Central European Institute of Technology, Brno, Czech Republic.
Department of Electrical and Computer Engineering, School of Engineering, University of Thessaly, Volos, Greece.
Sci Rep. 2020 Jun 11;10(1):9486. doi: 10.1038/s41598-020-66454-3.
Genomic regions that encode small RNA genes exhibit characteristic patterns in their sequence, secondary structure, and evolutionary conservation. Convolutional Neural Networks are a family of algorithms that can classify data based on learned patterns. Here we present MuStARD an application of Convolutional Neural Networks that can learn patterns associated with user-defined sets of genomic regions, and scan large genomic areas for novel regions exhibiting similar characteristics. We demonstrate that MuStARD is a generic method that can be trained on different classes of human small RNA genomic loci, without need for domain specific knowledge, due to the automated feature and background selection processes built into the model. We also demonstrate the ability of MuStARD for inter-species identification of functional elements by predicting mouse small RNAs (pre-miRNAs and snoRNAs) using models trained on the human genome. MuStARD can be used to filter small RNA-Seq datasets for identification of novel small RNA loci, intra- and inter- species, as demonstrated in three use cases of human, mouse, and fly pre-miRNA prediction. MuStARD is easy to deploy and extend to a variety of genomic classification questions. Code and trained models are freely available at gitlab.com/RBP_Bioinformatics/mustard.

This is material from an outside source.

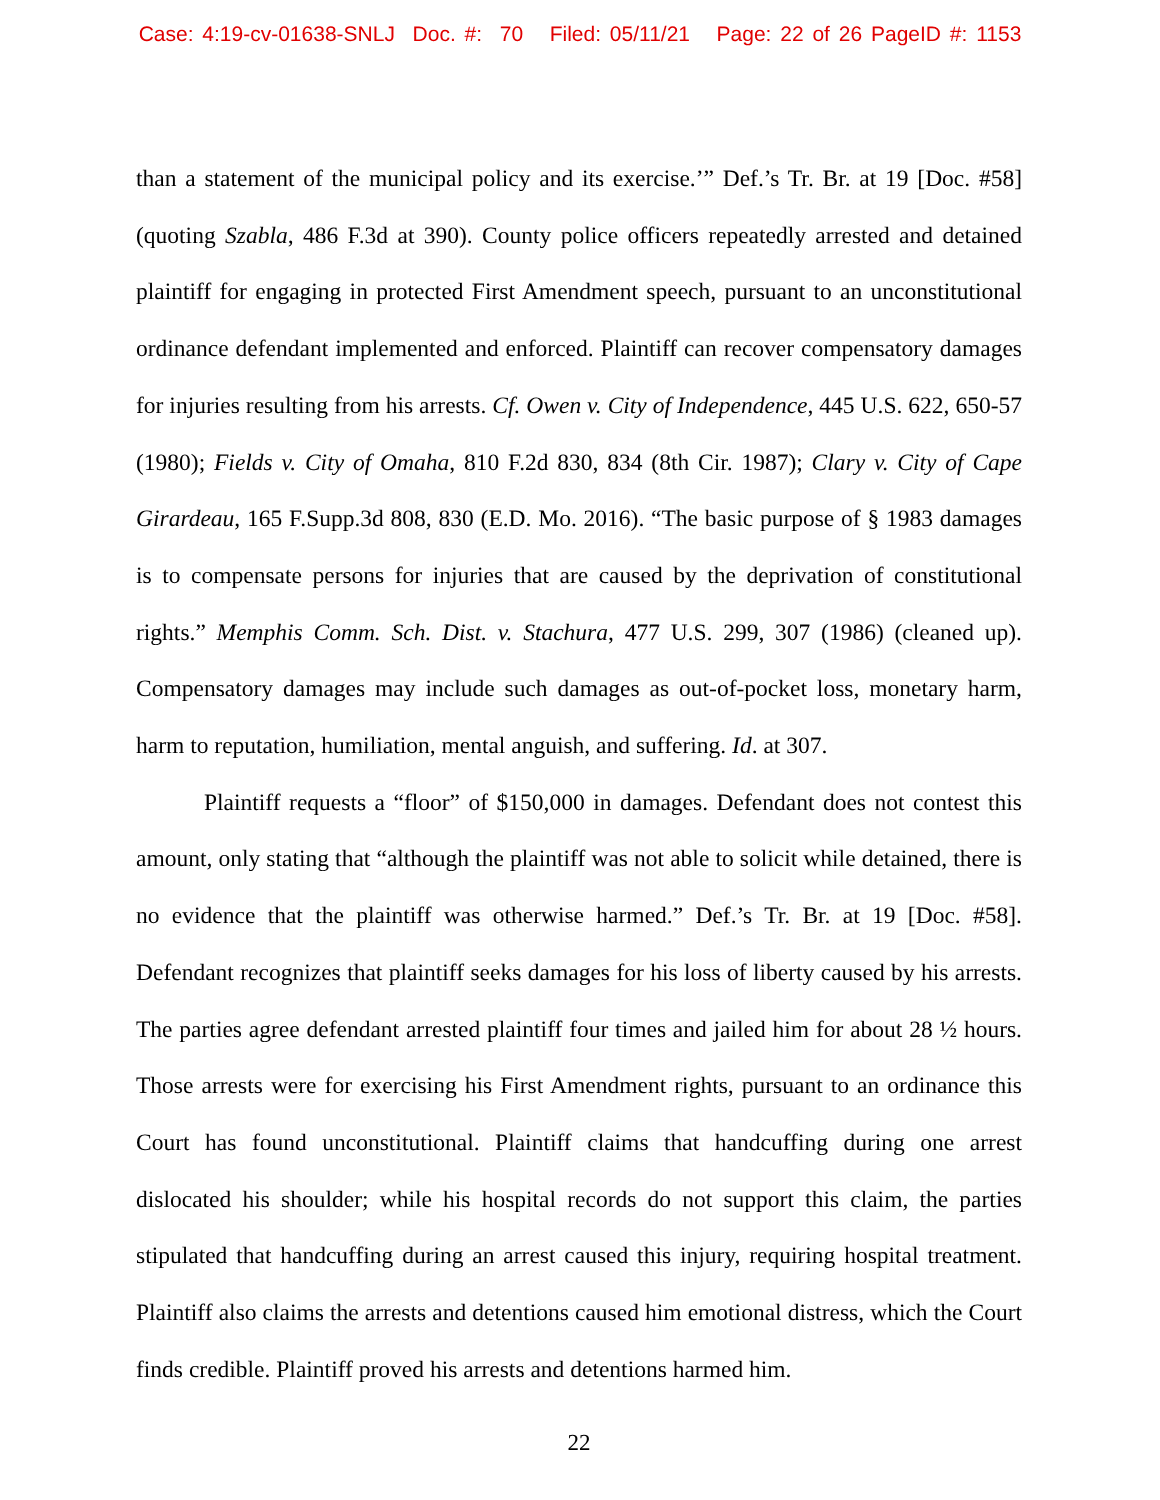Case: 4:19-cv-01638-SNLJ Doc. #: 70 Filed: 05/11/21 Page: 22 of 26 PageID #: 1153
than a statement of the municipal policy and its exercise.’” Def.’s Tr. Br. at 19 [Doc. #58] (quoting Szabla, 486 F.3d at 390). County police officers repeatedly arrested and detained plaintiff for engaging in protected First Amendment speech, pursuant to an unconstitutional ordinance defendant implemented and enforced. Plaintiff can recover compensatory damages for injuries resulting from his arrests. Cf. Owen v. City of Independence, 445 U.S. 622, 650-57 (1980); Fields v. City of Omaha, 810 F.2d 830, 834 (8th Cir. 1987); Clary v. City of Cape Girardeau, 165 F.Supp.3d 808, 830 (E.D. Mo. 2016). “The basic purpose of § 1983 damages is to compensate persons for injuries that are caused by the deprivation of constitutional rights.” Memphis Comm. Sch. Dist. v. Stachura, 477 U.S. 299, 307 (1986) (cleaned up). Compensatory damages may include such damages as out-of-pocket loss, monetary harm, harm to reputation, humiliation, mental anguish, and suffering. Id. at 307.
Plaintiff requests a “floor” of $150,000 in damages. Defendant does not contest this amount, only stating that “although the plaintiff was not able to solicit while detained, there is no evidence that the plaintiff was otherwise harmed.” Def.’s Tr. Br. at 19 [Doc. #58]. Defendant recognizes that plaintiff seeks damages for his loss of liberty caused by his arrests. The parties agree defendant arrested plaintiff four times and jailed him for about 28 ½ hours. Those arrests were for exercising his First Amendment rights, pursuant to an ordinance this Court has found unconstitutional. Plaintiff claims that handcuffing during one arrest dislocated his shoulder; while his hospital records do not support this claim, the parties stipulated that handcuffing during an arrest caused this injury, requiring hospital treatment. Plaintiff also claims the arrests and detentions caused him emotional distress, which the Court finds credible. Plaintiff proved his arrests and detentions harmed him.
22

编码小 RNA 基因的基因组区域在其序列、二级结构和进化保守性方面表现出特征模式。卷积神经网络是一类可以根据学习到的模式对数据进行分类的算法。在这里,我们提出了 MuStARD,这是一种卷积神经网络的应用,它可以学习与用户定义的基因组区域集相关的模式,并扫描大片基因组区域以寻找具有类似特征的新区域。我们证明 MuStARD 是一种通用方法,可以在不同类别的人类小 RNA 基因组基因座上进行训练,而无需特定于领域的知识,这要归功于模型中内置的自动化特征和背景选择过程。我们还通过使用在人类基因组上训练的模型来预测小鼠小 RNA(pre-miRNA 和 snoRNA),证明了 MuStARD 用于功能元件的种间识别的能力。MuStARD 可用于过滤小 RNA-Seq 数据集,以识别新型小 RNA 基因座,包括种内和种间,如在人类、小鼠和果蝇 pre-miRNA 预测的三个用例中所示。MuStARD 易于部署和扩展到各种基因组分类问题。代码和训练模型可在 gitlab.com/RBP_Bioinformatics/mustard 上免费获得。